Requirement: Return every entry below word for word, but omit the pictures.

[Physical quantity readout data]
= Beginning of Section =
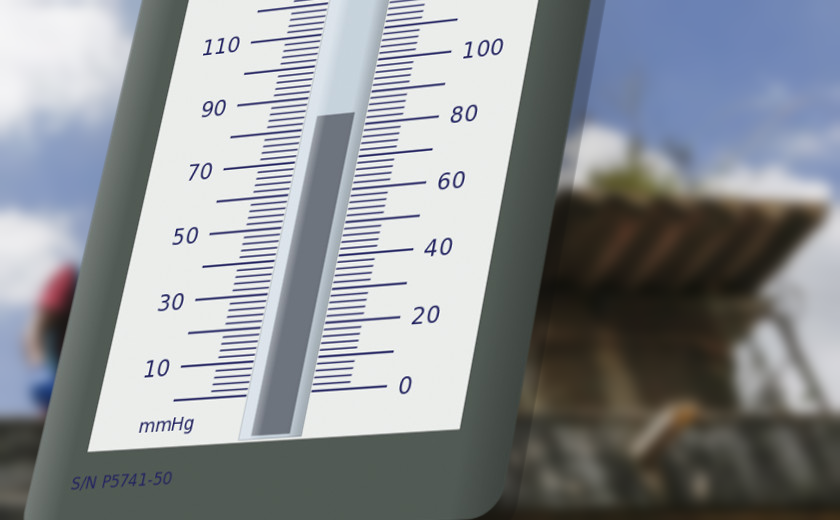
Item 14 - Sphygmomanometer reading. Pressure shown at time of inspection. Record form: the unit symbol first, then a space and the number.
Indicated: mmHg 84
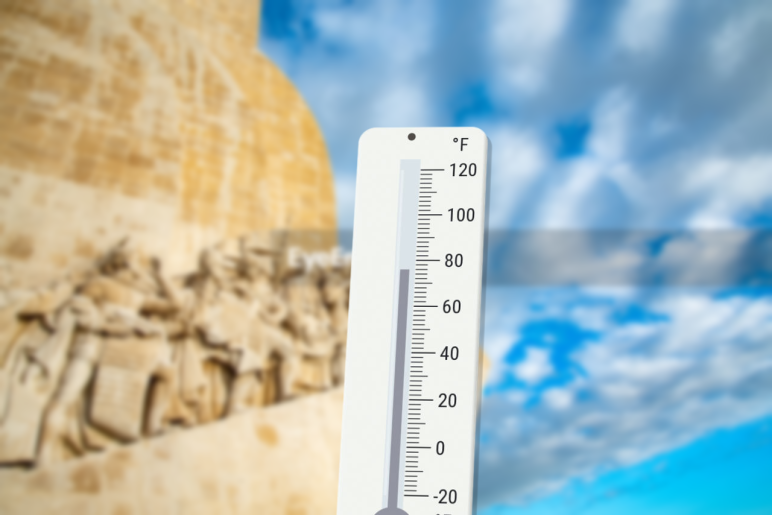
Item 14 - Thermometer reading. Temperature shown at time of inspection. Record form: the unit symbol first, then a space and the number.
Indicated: °F 76
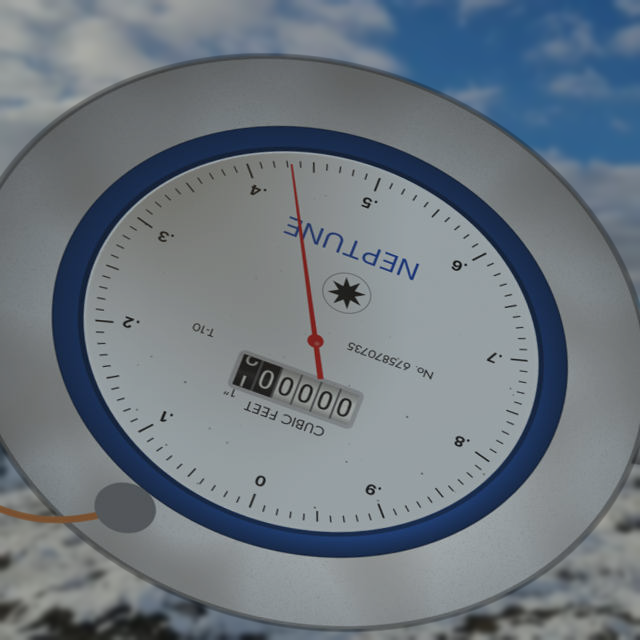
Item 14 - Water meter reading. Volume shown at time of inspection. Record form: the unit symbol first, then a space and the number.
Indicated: ft³ 1.43
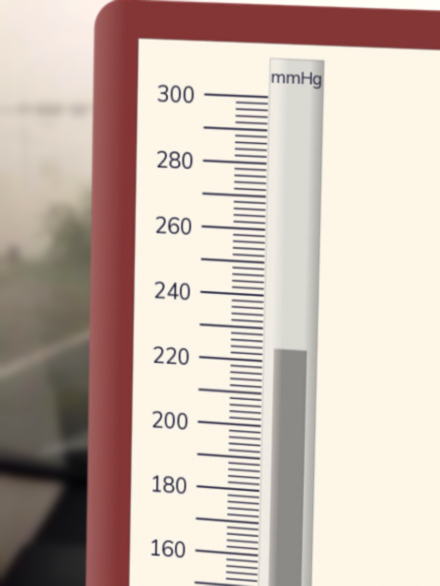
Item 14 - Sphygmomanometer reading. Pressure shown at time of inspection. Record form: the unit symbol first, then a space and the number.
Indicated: mmHg 224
= End of Section =
Answer to the exercise:
Item 14 - Sphygmomanometer reading. Pressure shown at time of inspection. Record form: the unit symbol first, then a space and the number.
Indicated: mmHg 84
Item 14 - Thermometer reading. Temperature shown at time of inspection. Record form: the unit symbol first, then a space and the number.
Indicated: °F 76
Item 14 - Water meter reading. Volume shown at time of inspection. Record form: the unit symbol first, then a space and the number.
Indicated: ft³ 1.43
Item 14 - Sphygmomanometer reading. Pressure shown at time of inspection. Record form: the unit symbol first, then a space and the number.
Indicated: mmHg 224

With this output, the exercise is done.